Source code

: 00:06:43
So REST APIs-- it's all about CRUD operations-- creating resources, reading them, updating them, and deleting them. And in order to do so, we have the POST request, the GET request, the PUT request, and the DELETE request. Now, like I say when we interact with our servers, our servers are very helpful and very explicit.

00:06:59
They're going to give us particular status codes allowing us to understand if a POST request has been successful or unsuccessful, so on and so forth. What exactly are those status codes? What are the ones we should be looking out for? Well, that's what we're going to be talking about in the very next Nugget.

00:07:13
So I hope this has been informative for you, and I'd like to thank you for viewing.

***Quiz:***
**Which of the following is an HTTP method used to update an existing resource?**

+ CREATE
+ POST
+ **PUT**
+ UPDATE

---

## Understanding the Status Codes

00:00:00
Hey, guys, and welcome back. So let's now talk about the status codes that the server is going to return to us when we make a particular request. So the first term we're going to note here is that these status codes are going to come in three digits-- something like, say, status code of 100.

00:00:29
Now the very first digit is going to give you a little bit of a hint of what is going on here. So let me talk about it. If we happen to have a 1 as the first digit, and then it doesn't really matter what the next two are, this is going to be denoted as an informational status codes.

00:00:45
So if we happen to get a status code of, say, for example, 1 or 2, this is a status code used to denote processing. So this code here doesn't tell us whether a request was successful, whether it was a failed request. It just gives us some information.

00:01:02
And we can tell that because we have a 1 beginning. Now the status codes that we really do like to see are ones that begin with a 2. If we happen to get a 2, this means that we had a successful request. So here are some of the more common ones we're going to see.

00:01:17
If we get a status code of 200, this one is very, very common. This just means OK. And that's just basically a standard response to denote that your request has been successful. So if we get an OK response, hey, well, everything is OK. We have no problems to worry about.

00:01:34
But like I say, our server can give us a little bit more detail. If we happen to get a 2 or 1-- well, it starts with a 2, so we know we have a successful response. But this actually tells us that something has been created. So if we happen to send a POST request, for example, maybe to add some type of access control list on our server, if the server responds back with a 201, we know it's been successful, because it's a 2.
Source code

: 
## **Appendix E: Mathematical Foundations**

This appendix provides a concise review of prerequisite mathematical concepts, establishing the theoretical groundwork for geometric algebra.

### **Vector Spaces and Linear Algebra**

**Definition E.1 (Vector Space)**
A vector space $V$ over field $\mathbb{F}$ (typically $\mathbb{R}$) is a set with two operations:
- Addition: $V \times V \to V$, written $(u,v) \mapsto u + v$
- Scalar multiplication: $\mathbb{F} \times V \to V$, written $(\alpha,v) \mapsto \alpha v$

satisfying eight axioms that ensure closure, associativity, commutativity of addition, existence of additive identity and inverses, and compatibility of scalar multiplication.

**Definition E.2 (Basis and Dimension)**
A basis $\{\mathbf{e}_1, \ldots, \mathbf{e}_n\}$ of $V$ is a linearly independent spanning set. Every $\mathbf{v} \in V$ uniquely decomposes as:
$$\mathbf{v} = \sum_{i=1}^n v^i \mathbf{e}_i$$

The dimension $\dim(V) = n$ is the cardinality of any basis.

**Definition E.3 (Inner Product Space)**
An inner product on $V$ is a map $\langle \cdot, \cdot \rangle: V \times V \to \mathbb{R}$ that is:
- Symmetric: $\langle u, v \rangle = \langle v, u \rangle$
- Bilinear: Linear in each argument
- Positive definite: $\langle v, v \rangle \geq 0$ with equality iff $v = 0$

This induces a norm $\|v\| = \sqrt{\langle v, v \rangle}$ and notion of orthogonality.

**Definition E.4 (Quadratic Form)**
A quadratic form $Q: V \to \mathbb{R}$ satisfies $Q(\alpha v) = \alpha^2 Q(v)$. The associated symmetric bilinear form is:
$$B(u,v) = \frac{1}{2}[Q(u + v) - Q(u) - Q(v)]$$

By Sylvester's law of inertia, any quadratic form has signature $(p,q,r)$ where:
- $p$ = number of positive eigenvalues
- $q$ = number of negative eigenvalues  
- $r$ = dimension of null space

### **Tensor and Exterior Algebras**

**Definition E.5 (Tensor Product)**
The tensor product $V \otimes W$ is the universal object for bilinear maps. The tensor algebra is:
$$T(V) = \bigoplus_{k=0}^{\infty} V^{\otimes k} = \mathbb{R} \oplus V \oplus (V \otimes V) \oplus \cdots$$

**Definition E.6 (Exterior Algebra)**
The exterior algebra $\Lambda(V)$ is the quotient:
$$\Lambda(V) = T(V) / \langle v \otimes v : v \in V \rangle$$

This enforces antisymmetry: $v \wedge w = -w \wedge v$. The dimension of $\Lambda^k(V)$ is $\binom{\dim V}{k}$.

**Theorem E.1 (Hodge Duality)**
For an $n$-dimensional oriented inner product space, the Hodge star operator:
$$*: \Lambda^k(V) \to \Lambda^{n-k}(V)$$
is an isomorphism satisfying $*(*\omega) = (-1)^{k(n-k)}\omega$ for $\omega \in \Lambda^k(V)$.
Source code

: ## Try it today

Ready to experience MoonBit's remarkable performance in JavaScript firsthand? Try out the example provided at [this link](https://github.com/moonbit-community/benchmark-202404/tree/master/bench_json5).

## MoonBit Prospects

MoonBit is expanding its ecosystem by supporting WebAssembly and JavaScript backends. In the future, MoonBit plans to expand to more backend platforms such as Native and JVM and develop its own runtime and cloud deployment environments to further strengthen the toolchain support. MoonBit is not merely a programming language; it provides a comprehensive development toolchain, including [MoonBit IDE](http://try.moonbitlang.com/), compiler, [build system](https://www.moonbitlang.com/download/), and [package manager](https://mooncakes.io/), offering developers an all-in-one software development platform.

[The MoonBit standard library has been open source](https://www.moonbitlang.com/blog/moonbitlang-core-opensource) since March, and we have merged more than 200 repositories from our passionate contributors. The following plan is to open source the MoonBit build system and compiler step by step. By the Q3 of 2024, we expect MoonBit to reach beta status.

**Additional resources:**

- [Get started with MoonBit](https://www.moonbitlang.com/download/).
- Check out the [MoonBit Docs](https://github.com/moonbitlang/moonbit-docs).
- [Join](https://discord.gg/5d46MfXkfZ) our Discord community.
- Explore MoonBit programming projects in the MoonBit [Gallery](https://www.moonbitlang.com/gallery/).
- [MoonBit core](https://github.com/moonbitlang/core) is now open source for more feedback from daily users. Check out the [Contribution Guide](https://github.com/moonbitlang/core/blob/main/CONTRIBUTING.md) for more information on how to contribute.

▸ **About this exercise**:
Show the lines above with "system".

▸ **Exercise result**:
MoonBit is expanding its ecosystem by supporting WebAssembly and JavaScript backends. In the future, MoonBit plans to expand to more backend platforms such as Native and JVM and develop its own runtime and cloud deployment environments to further strengthen the toolchain support. MoonBit is not merely a programming language; it provides a comprehensive development toolchain, including [MoonBit IDE](http://try.moonbitlang.com/), compiler, [build system](https://www.moonbitlang.com/download/), and [package manager](https://mooncakes.io/), offering developers an all-in-one software development platform.
[The MoonBit standard library has been open source](https://www.moonbitlang.com/blog/moonbitlang-core-opensource) since March, and we have merged more than 200 repositories from our passionate contributors. The following plan is to open source the MoonBit build system and compiler step by step. By the Q3 of 2024, we expect MoonBit to reach beta status.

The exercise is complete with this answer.